+++ Extract to read
If the observed value \(t_{\text{obs}}\) of the statistic \(T\) is not too extreme (the form of \(H_1\) decides what “extreme” is), we will observe more extreme values coming out of our bootstrap, which in turn increases our estimate of the p-value, which in turn prevents us from rejecting \(H_0\).

Example: Let \(X_1,\ldots,X_N\) be a random sample with \(\mathbb{E}(X_1^2) < \infty\) and consider \(H_0: \mu = \mu_0\) against

\(H_1: \mu > \mu_0\). Taking the studentized statistic \(T = \sqrt{N}(\bar{X}_N - \mu_0)/s\) for \(s = (N-1)^{-1} \sum_n (X_n - \bar{X}_N)^2\) and the corresponding bootstrap statistics \(T_b^\star = \sqrt{N}(\bar{X}_b^\star - \bar{X}_N)/s^\star\), the bootstrap p-value is \[ \widehat{\text{p-val}} = \frac{1}{B} \left(\sum_{b=1}^B \mathbb{I}_{[T_b^\star \geq t_{\text{obs}}]} \right). \]

set.seed(517)
N <- 100
X <- rexp(N,1/2) # thus true mean = 2
mu_0 <- 1.78 # hypothesized value
T_stat <- (mean(X)-mu_0)/sd(X)*sqrt(N) #asympt. normal under H0
B <- 10000
boot_stat <- boot_stat_param <- rep(0,B)
for(b in 1:B){
  Xb           <- sample(X,N,replace=T)
  boot_stat[b] <- (mean(Xb)-mean(X))/sd(Xb)*sqrt(N)
  Xb_param           <- rexp(N, rate=1/mu_0)
  boot_stat_param[b] <- (mean(Xb_param)-mu_0)/sd(Xb_param)*sqrt(N)
}
p_val       <- mean(boot_stat >= T_stat)
p_val_param <- mean(boot_stat_param >= T_stat)
c(p_val,p_val_param)
++++++
+++ Supplied data
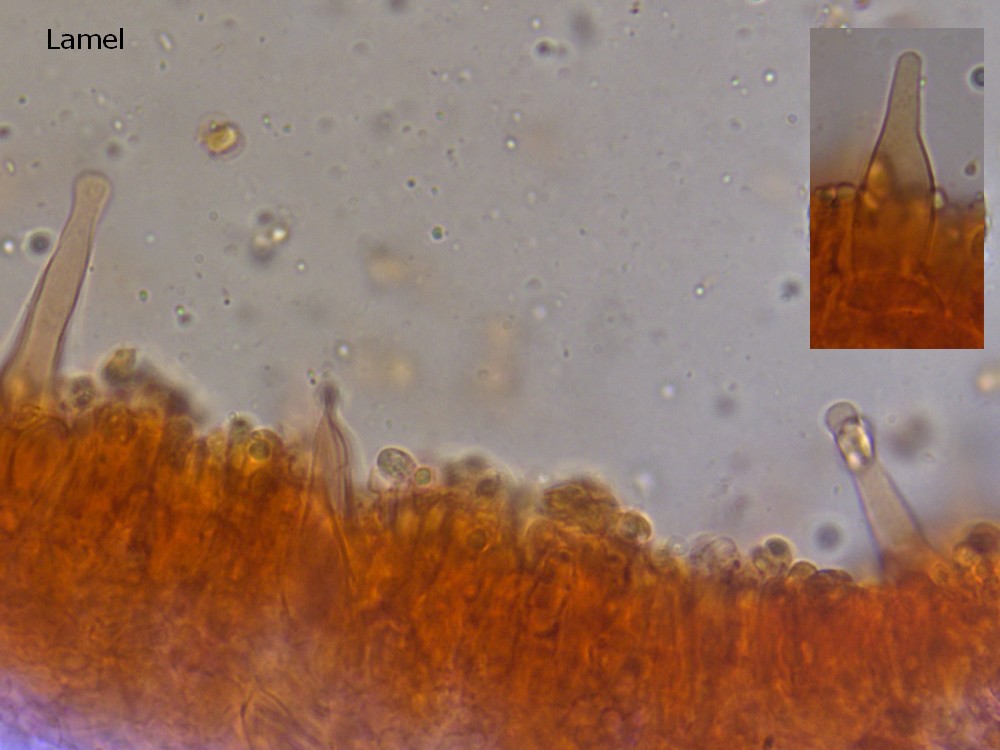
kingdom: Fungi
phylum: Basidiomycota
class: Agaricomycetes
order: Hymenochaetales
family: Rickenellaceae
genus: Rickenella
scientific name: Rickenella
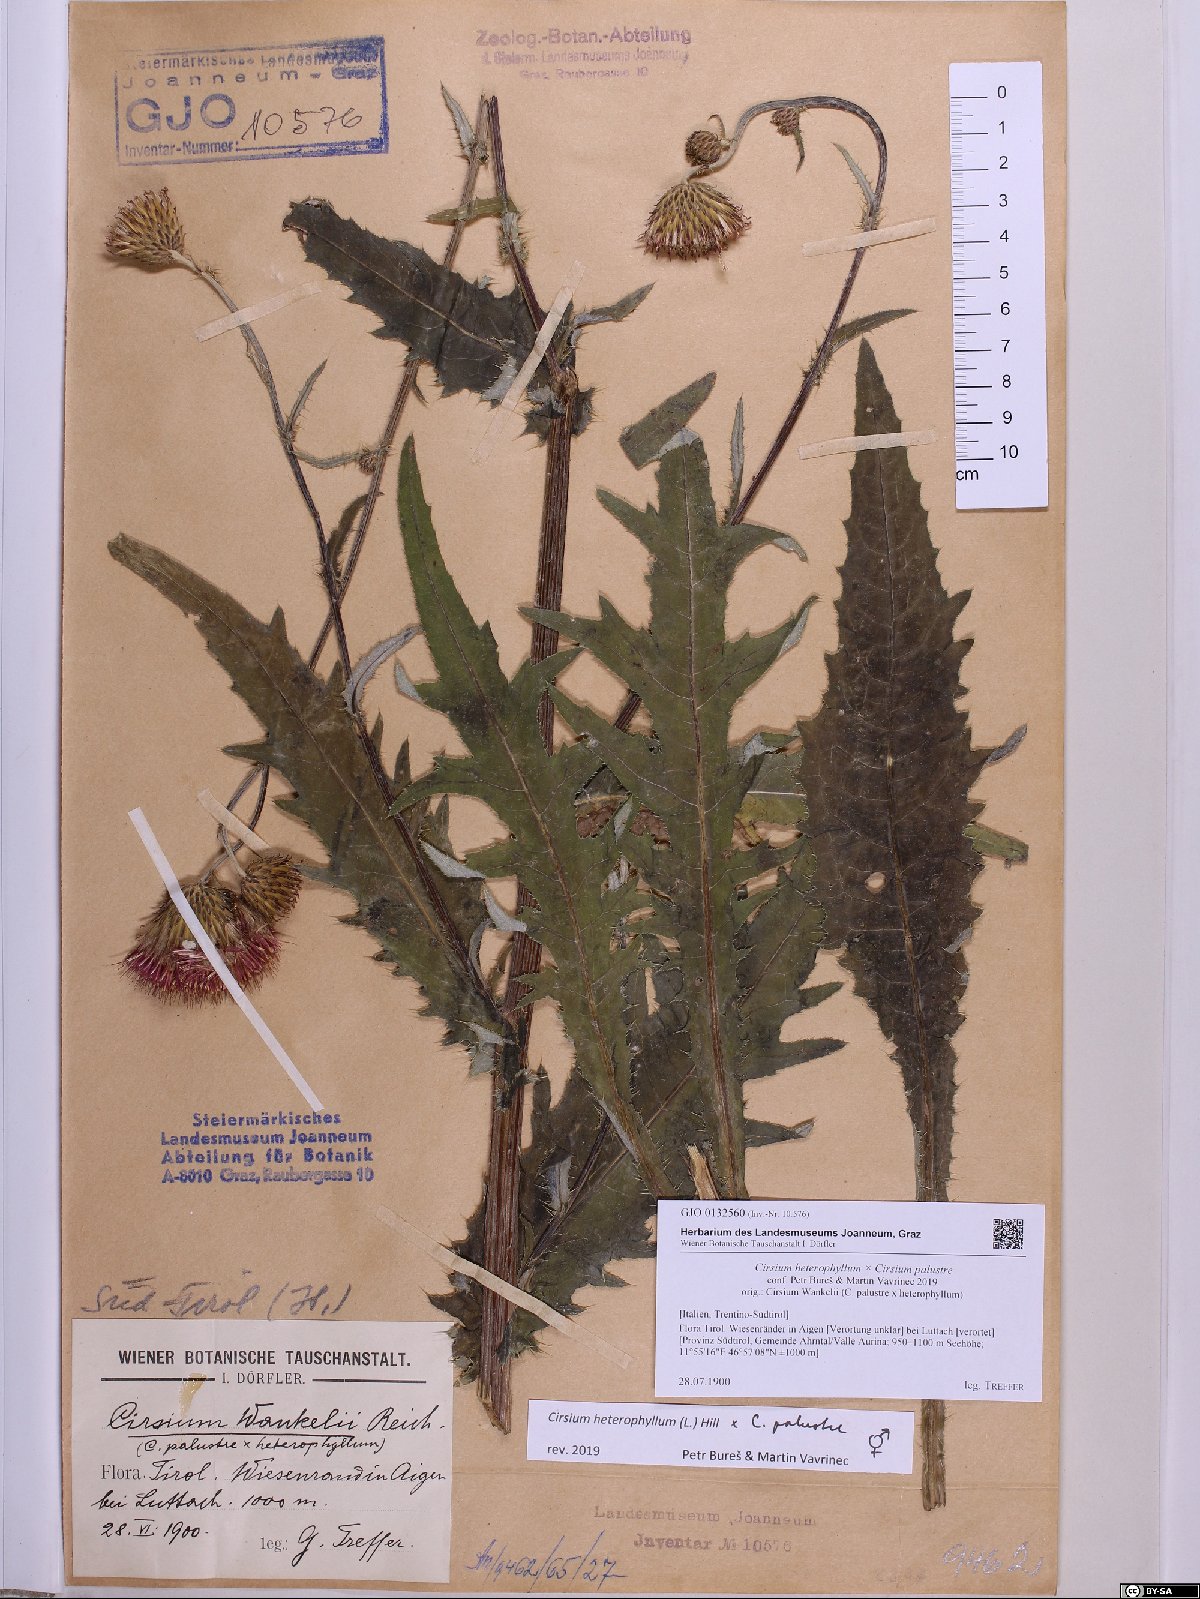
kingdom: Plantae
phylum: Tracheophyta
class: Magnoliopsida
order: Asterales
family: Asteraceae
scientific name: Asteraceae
++++++
+++ Supplied data
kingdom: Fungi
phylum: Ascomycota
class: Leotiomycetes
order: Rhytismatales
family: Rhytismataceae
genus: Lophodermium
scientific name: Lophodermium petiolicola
++++++
Direction:
Answer these questions from the bootstrap testing passage:
(a) Against which alternative hypothesis is \(H_0: \mu = \mu_0\) tested in the example?
(b) What hypothesized value is assigned to mu_0 in the code?
(c) How many bootstrap resamples B does the code draw?
The listing has no connection to the passage on bootstrap testing.

The answer:
(a) \(H_1: \mu > \mu_0\)
(b) 1.78
(c) 10000